EXERCÍCIO PROFISSIONAL

Incêndio é ameaça a hospitais sem orientação de profissionais da construção

De acordo com o Tribunal de Contas do Distrito Federal (TCDU), há necessidade da contratação imediata de arquitetos e engenheiros na Subsecretaria de Infraestrutura de Saúde (Sinfra). Conforme reportagem publicada pelo CAU/BR em maio de 2019, após fiscalização realizada na Secretaria de Estado da Saúde, o Governo do Distrito Federal deve incluir entre as suas prioridades a realização de concurso público específico para as duas áreas.

 

Segundo o tribunal, a falta de profissionais dessas áreas compromete a conservação dos hospitais, postos, centros de saúde e unidades de pronto atendimento (UPAs).
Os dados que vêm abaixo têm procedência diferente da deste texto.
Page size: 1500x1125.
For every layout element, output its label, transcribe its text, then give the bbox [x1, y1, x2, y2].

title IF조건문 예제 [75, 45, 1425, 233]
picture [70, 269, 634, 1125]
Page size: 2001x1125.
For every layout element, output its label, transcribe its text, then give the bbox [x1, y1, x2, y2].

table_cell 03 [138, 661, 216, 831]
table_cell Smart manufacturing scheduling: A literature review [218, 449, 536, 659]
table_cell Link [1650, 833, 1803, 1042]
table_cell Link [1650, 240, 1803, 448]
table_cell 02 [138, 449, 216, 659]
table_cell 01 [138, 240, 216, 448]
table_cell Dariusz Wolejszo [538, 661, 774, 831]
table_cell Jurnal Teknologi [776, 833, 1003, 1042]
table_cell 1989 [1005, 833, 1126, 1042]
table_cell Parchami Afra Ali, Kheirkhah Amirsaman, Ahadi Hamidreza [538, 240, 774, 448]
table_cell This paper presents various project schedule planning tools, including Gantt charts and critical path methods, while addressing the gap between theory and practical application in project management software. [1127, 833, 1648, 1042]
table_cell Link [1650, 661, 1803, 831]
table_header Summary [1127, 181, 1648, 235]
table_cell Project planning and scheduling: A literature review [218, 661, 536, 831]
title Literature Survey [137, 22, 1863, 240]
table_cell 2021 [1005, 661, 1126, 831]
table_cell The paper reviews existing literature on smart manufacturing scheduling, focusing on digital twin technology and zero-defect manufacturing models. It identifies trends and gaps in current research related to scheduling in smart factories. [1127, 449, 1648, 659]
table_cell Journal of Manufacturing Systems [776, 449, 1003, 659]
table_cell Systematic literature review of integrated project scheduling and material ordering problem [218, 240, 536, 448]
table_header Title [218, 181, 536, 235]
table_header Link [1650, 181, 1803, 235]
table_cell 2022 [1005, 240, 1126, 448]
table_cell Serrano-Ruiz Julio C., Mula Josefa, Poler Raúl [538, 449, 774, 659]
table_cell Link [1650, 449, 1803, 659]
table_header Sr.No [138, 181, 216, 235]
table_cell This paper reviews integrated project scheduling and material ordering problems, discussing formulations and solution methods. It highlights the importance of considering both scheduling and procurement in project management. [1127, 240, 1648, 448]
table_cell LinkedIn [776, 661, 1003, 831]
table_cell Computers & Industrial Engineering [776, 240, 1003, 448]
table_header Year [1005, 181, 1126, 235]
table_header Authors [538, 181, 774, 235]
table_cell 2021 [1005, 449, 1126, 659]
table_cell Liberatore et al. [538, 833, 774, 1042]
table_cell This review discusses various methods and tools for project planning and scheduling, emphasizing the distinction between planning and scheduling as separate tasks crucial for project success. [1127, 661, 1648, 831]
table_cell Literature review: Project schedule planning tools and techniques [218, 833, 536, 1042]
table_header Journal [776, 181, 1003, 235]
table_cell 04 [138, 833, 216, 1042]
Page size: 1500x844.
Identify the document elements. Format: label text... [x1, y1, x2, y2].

O relatório do TCDF destaca que algumas gerências – como as de projetos, instalações, fiscalização de obras e serviços, equipamentos médicos, manutenção predial e física médica – requerem especialistas exclusivos para atuação nas áreas.

 

Um dos perigos que podem atingir instituições de saúde sem preparo estrutural e técnico são os incêndios. A propósitos do assunto, a Folha de São Paulo publicou uma reportagem, em julho de 2019, em que denunciava que a maioria dos hospitais públicos da cidade de São Paulo funciona sem atestado de segurança contra incêndio do Corpo de Bombeiros, documento obrigatório.

 

De acordo com levantamento pela Folha, só três dos 34 hospitais e prontos-socorros municipais têm o AVCB (Auto de Vistoria do Corpo de Bombeiros). Na rede estadual, apenas nove dos 30 hospitais estão com o documento em dia. Entre os 12 hospitais privados de maior reputação em São Paulo, dois não têm o documento dos bombeiros: o Hospital Nove de Julho e o Santa Isabel.

 

Três hospitais no estado de São Paulo têm registro de incêndio: Hospital das Clínicas, que pegou fogo em 2007; Instituto do Coração (InCor), em janeiro de 2019; e Hospital do Coração (HCor), em julho de 2019, o único dos estabelecimentos citados que possuí o AVCB.

 

Em maio, a ABNT (Associação Brasileira de Normas Técnicas) publicou as primeiras normas de segurança contra incêndio em instituições de saúde, em que especifica como devem ser rotas de fuga, saídas de emergência e sistemas de compartimentação, para impedir que o fogo se alastre, entre outros pontos. A Anvisa (Agência Nacional de Vigilância Sanitária) também tem um conjunto de normas de segurança contra incêndio, de 2014.

 

Ainda de acordo com a matéria do CAU/BR, a Secretaria de Saúde do GDF conta com 172 estabelecimentos de saúde e conta com quatro arquitetos e três engenheiros elétricos. Para garantir melhor funcionamento da rede de saúde, o Governo reconhece a necessidade urgente da contratação de mais dez arquitetos e dez engenheiros civis, mais três engenheiros clínicos, três engenheiros elétricos e três engenheiros mecânicos.

 

A fragilidade dos hospitais em relação ao risco de incêndio, no entanto, pode ser observada em todo o país. Neste ano, pelo menos 12 instituições pegaram fogo, em Salvador (BA), Rio de Janeiro, Goiânia (GO), Porto Alegre (RS), Recife (PE), Maceió (AL), Marília (SP), Fortaleza (CE), Vitória (ES), Ponta Grossa (PR), Petrópolis (RJ) e Imperatriz (MA).